Surge in interbank rates and bond yields spurs listing rush
Mainland firms increasingly raise funds from HK share sales amid Beijing's reform push
Hong Kong's listing market has experienced its busiest quarter on record in the face of a surge in interbank rates and bond yields when the People's Bank of China abstained from accommodating the seasonal demand for cash.
The eagerness for year-end listings may signal not only the demand for cost-attractive funding sources in the city, but also an expected power struggle over the policy of moderating the rapid credit expansion on the mainland.
As we are all aware, reform of the mainland's financial market, which lies at the heart of Beijing's reform list, should embrace the eventual liberalisation of deposit rates, leaving the cost of capital to depend much on market availability.
Remarkable, in these circumstances, was a surge in deposits kept with Yu E Bao, an interest-paying investment vehicle offered by the online payment unit of Alibaba, the mainland's e-commerce giant. It attracted more than 100 billion yuan (HK$126.8 billion) from conventional depositors at the end of last month, up from 5.7 billion yuan at the end of June when the product was launched.
The runaway success of the money-taking service has raised much attention from banking executives and regulators, which are carefully managing the pace of financial reform together with the launch of stringent capital requirements.

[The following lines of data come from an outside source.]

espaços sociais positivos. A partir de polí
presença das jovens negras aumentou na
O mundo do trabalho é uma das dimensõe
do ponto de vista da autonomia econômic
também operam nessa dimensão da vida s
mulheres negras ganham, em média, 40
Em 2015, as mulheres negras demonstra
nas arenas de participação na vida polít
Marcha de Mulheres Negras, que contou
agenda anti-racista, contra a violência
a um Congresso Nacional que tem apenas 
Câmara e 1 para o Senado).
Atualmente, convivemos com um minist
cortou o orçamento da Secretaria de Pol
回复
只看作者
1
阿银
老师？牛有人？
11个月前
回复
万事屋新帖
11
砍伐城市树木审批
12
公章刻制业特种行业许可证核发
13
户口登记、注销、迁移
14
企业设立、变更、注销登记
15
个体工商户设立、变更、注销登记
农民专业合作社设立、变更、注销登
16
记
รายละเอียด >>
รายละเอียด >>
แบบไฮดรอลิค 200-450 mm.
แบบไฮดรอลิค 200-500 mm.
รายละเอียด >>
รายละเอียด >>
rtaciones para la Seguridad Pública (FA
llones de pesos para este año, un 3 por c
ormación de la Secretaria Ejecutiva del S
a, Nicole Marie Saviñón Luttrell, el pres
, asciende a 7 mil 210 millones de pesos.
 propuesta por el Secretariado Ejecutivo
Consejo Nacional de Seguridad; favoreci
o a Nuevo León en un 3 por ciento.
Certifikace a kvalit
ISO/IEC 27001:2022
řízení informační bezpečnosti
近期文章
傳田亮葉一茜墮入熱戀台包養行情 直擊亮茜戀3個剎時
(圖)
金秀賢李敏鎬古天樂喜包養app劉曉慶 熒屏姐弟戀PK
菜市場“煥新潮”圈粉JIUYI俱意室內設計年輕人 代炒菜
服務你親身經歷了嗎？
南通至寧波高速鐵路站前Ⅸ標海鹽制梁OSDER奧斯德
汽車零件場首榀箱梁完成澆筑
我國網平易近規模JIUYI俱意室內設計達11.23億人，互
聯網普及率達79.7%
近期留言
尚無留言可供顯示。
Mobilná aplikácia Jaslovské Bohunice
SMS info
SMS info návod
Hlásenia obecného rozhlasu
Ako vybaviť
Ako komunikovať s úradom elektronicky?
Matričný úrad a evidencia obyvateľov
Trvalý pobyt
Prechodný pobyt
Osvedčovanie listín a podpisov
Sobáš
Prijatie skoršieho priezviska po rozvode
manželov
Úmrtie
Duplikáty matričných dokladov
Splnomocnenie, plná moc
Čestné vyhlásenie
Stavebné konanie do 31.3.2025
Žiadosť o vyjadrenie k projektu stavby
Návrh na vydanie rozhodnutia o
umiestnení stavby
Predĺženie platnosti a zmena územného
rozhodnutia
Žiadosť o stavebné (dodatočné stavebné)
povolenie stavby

A reading of the public documents of the newly listed financial institutions, including China Everbright Bank and China Cinda Asset Management, shows many are undertaking market-driven funding experiments in the hope of lessening their reliance on capital from the central bank and the Ministry of Finance, which will obviously be shaken up in the reform of the state-owned system.
The credit crunch in December was the second this year and raised queries over the funding environment in 2014. Against this background, a number of city commercial banks, including China Guangfa Bank with a sizeable credit-card business, are planning to launch initial public offerings in Hong Kong as early as next month despite a resumption of the mainland's listing market.

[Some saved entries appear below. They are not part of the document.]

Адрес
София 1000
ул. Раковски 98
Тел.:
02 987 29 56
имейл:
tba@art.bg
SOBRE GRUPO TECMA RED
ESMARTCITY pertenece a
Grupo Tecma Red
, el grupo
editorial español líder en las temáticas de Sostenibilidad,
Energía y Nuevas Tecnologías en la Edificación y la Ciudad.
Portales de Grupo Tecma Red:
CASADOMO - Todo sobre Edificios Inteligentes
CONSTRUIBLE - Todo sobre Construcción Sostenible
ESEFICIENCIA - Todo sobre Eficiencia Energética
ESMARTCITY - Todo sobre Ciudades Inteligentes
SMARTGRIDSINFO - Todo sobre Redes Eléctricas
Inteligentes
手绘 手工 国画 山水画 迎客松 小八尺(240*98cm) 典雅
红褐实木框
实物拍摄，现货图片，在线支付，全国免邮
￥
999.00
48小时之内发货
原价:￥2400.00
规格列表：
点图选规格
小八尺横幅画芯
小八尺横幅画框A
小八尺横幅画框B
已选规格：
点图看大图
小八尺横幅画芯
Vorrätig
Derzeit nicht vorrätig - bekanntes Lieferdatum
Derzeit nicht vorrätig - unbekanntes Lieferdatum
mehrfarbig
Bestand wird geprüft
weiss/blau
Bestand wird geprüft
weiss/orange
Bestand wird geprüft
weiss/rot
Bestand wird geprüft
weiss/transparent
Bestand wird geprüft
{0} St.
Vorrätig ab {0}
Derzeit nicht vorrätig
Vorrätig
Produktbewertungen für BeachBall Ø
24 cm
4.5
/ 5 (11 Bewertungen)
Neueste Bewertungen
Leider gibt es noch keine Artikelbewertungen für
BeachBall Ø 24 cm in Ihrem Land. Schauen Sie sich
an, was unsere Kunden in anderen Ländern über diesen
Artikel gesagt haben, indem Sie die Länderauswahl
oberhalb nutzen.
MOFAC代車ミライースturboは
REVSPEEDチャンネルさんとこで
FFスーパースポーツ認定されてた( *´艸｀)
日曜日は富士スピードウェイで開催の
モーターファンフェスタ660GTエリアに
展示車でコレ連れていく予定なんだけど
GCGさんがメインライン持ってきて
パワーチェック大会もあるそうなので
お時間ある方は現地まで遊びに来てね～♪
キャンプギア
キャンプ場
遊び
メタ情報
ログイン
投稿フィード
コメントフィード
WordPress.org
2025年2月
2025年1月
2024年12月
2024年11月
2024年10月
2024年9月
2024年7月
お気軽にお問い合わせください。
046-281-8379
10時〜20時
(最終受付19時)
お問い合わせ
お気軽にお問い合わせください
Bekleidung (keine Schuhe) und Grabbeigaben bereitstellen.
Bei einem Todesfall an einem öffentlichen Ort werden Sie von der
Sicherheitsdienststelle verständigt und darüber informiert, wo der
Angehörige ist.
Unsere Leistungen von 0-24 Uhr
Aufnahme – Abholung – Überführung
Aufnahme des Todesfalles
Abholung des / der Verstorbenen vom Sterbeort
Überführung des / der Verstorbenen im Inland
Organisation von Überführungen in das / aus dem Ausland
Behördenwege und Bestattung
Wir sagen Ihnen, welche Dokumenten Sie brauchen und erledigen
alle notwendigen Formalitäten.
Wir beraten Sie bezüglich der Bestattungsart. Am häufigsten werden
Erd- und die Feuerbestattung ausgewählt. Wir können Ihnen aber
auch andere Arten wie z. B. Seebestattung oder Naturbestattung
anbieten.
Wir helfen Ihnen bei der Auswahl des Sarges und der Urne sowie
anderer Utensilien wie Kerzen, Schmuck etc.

Battered by fears of a credit crunch, mainland stocks have fallen since early this month, wiping out the gains that followed the plenary session in November, with the benchmark Shanghai Composite Index significantly underperforming other emerging markets. The downbeat mood was extended due to the resumption of the domestic listing market as well.
For the year ahead, market participants seem to concur with the view that the United States will engineer an orderly exit from its bond-buying programme and a policy change on interest rates looks doubtful after a sluggish recovery in the labour market.